Ms. Marvel Issue 1 Review
Where Conflicted Teen Tries to Find Her Place
By Jerry W. Vandal
“You thought that if you disobeyed your parents—your culture—your religion—your classmates would accept you. What happened instead?” — Captain America in Ms. Marvel Issue 1
With its wave of new Marvel Now! titles the comic book publisher has decided to tackle something that has always been an uphill battle in the comic book industry—diversity. The women of Marvel are getting a shot at the spotlight including Black Widow, Captain Marvel, She-Hulk, Ms. Marvel and Elektra. With Ms. Marvel Marvel isn’t just looking to boost their female heroic count, but also add a young Muslim girl to the mix. And the above quote is a great example of how this book plans to promote diversity by building up a connection between Kamala (the new Ms. Marvel) and the reader.
Now that quote, spoken by Captain American as a figment of her imagination, is pivotal in taking Kamala, a young Muslim girl (not your average comic book reader) and conveying something that some, perhaps even most people have gone through and placing a different face on it. Most people just want to fit in. This entire issue we see this from Kamala, this girl who has to face a world she isn’t really more than a spectator in (even retreating into her fan fiction writing to find her place). She’s from a culture that many of her high school acquaintances don’t understand. She has hobbies that her mother and friends don’t get and a father that impedes her need to go out and be normal. It’s ironic actually—she really just wants to be normal, meanwhile, in her head she’s a superhero fighting monsters and bad guys alongside the Avengers. And that, regardless of religion or gender or skin tone or any other way we’ve dissected ourselves as humans is… normal.
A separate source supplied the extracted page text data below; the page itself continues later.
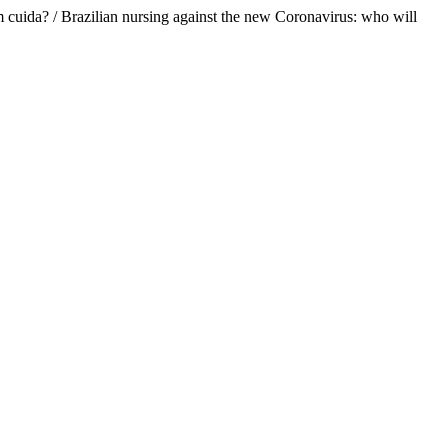
 cuida? / Brazilian nursing against the new Coronavirus: who will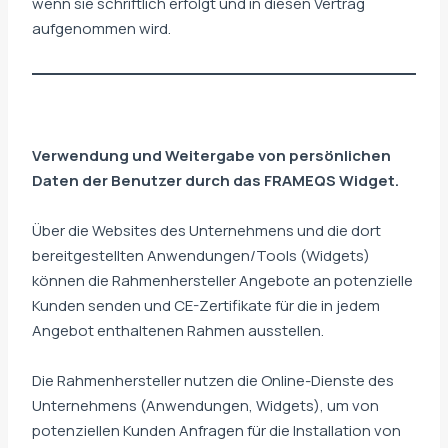
wenn sie schriftlich erfolgt und in diesen Vertrag
aufgenommen wird.
Verwendung und Weitergabe von persönlichen
Daten der Benutzer durch das FRAMEQS Widget.
Über die Websites des Unternehmens und die dort
bereitgestellten Anwendungen/Tools (Widgets)
können die Rahmenhersteller Angebote an potenzielle
Kunden senden und CE-Zertifikate für die in jedem
Angebot enthaltenen Rahmen ausstellen.
Die Rahmenhersteller nutzen die Online-Dienste des
Unternehmens (Anwendungen, Widgets), um von
potenziellen Kunden Anfragen für die Installation von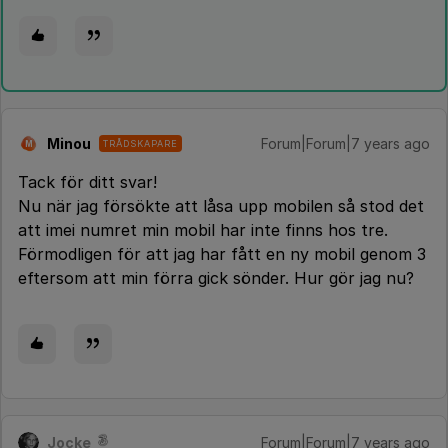
Minou
Forum|Forum|7 years ago
TRÅDSKAPARE
M
Tack för ditt svar!
Nu när jag försökte att låsa upp mobilen så stod det
att imei numret min mobil har inte finns hos tre.
Förmodligen för att jag har fått en ny mobil genom 3
eftersom att min förra gick sönder. Hur gör jag nu?
Jocke
Forum|Forum|7 years ago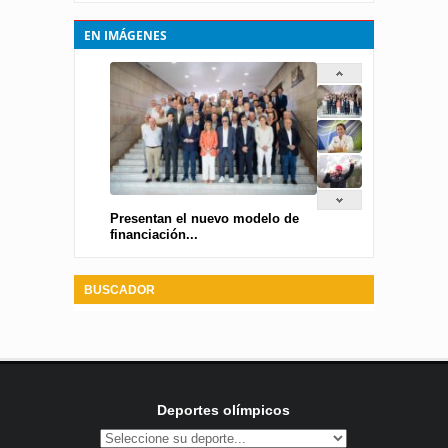
EN IMÁGENES
Presentan el nuevo modelo de
financiación...
BUSCADOR
Deportes olímpicos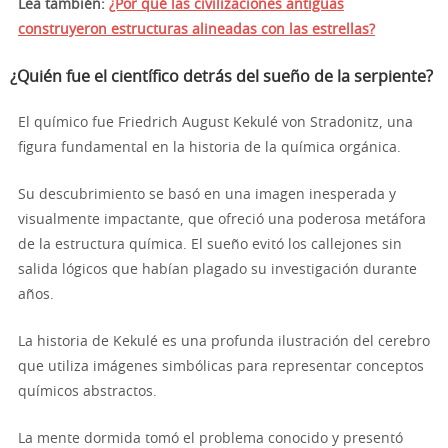
Lea también:
¿Por qué las civilizaciones antiguas
construyeron estructuras alineadas con las estrellas?
¿Quién fue el científico detrás del sueño de la serpiente?
El químico fue Friedrich August Kekulé von Stradonitz, una
figura fundamental en la historia de la química orgánica.
Su descubrimiento se basó en una imagen inesperada y
visualmente impactante, que ofreció una poderosa metáfora
de la estructura química. El sueño evitó los callejones sin
salida lógicos que habían plagado su investigación durante
años.
La historia de Kekulé es una profunda ilustración del cerebro
que utiliza imágenes simbólicas para representar conceptos
químicos abstractos.
La mente dormida tomó el problema conocido y presentó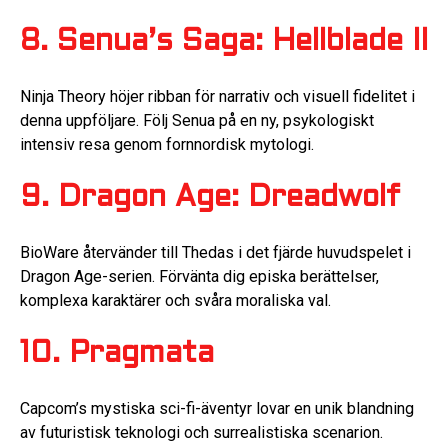
8. Senua’s Saga: Hellblade II
Ninja Theory höjer ribban för narrativ och visuell fidelitet i
denna uppföljare. Följ Senua på en ny, psykologiskt
intensiv resa genom fornnordisk mytologi.
9. Dragon Age: Dreadwolf
BioWare återvänder till Thedas i det fjärde huvudspelet i
Dragon Age-serien. Förvänta dig episka berättelser,
komplexa karaktärer och svåra moraliska val.
10. Pragmata
Capcom’s mystiska sci-fi-äventyr lovar en unik blandning
av futuristisk teknologi och surrealistiska scenarion.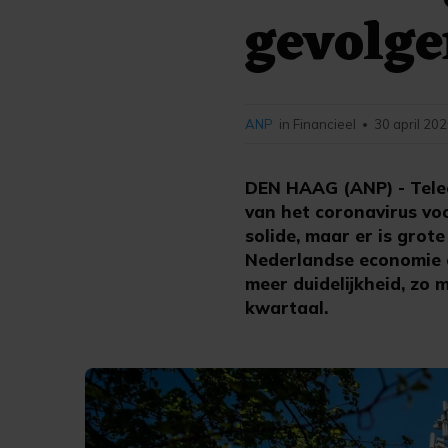
gevolge
ANP
in Financieel
30 april 202
•
DEN HAAG (ANP) - Tele
van het coronavirus voo
solide, maar er is grot
Nederlandse economie e
meer duidelijkheid, zo 
kwartaal.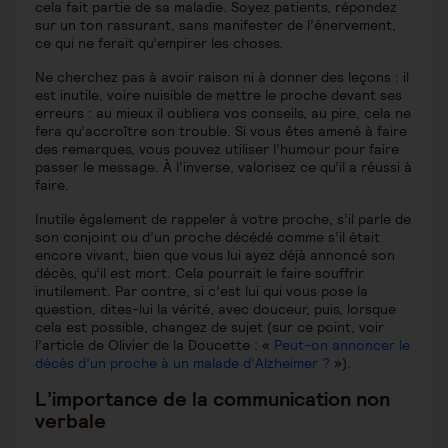
cela fait partie de sa maladie. Soyez patients, répondez
sur un ton rassurant, sans manifester de l’énervement,
ce qui ne ferait qu’empirer les choses.
Ne cherchez pas à avoir raison ni à donner des leçons : il
est inutile, voire nuisible de mettre le proche devant ses
erreurs : au mieux il oubliera vos conseils, au pire, cela ne
fera qu’accroître son trouble. Si vous êtes amené à faire
des remarques, vous pouvez utiliser l’humour pour faire
passer le message. À l’inverse, valorisez ce qu’il a réussi à
faire.
Inutile également de rappeler à votre proche, s’il parle de
son conjoint ou d’un proche décédé comme s’il était
encore vivant, bien que vous lui ayez déjà annoncé son
décès, qu’il est mort. Cela pourrait le faire souffrir
inutilement. Par contre, si c’est lui qui vous pose la
question, dites-lui la vérité, avec douceur, puis, lorsque
cela est possible, changez de sujet (sur ce point, voir
l’article de Olivier de la Doucette : «
Peut-on annoncer le
décès d’un proche à un malade d’Alzheimer ?
»).
L’importance de la communication non
verbale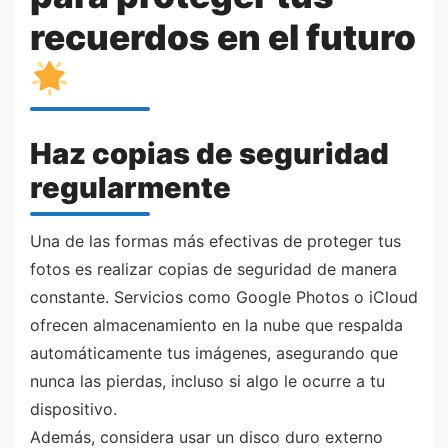
recuerdos en el futuro
Haz copias de seguridad
regularmente
Una de las formas más efectivas de proteger tus
fotos es realizar copias de seguridad de manera
constante. Servicios como Google Photos o iCloud
ofrecen almacenamiento en la nube que respalda
automáticamente tus imágenes, asegurando que
nunca las pierdas, incluso si algo le ocurre a tu
dispositivo.
Además, considera usar un disco duro externo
The artwork provided by Adrian Alphona works for this story. I’ll have to admit, I was disappointed with his work on Uncanny X-Force, so I’m not really into his art. He does nail some great facial expressions that scream young teenage girl, and annoyed middle aged man, and also obnoxious pampered teen. And if this book is going to succeed, facial expressions are going to be instrumental. Most expressions are recognizable by anyone, so it’s a way to get through those barriers of language and cultural differences.
G. Willow Wilson does an excellent job in the early portions of this book in establishing the world through Kamala’s eyes. She’s a nerd—plain and simple. The dialogue and narration are mostly very well done. There’s a scene with Kamala at the dinner table with her family that I think provides an interesting look at the inside of a Muslim household living in America—and it’s really no different than an American father telling his American son he needs to get a job and telling his American daughter he doesn’t trust boys.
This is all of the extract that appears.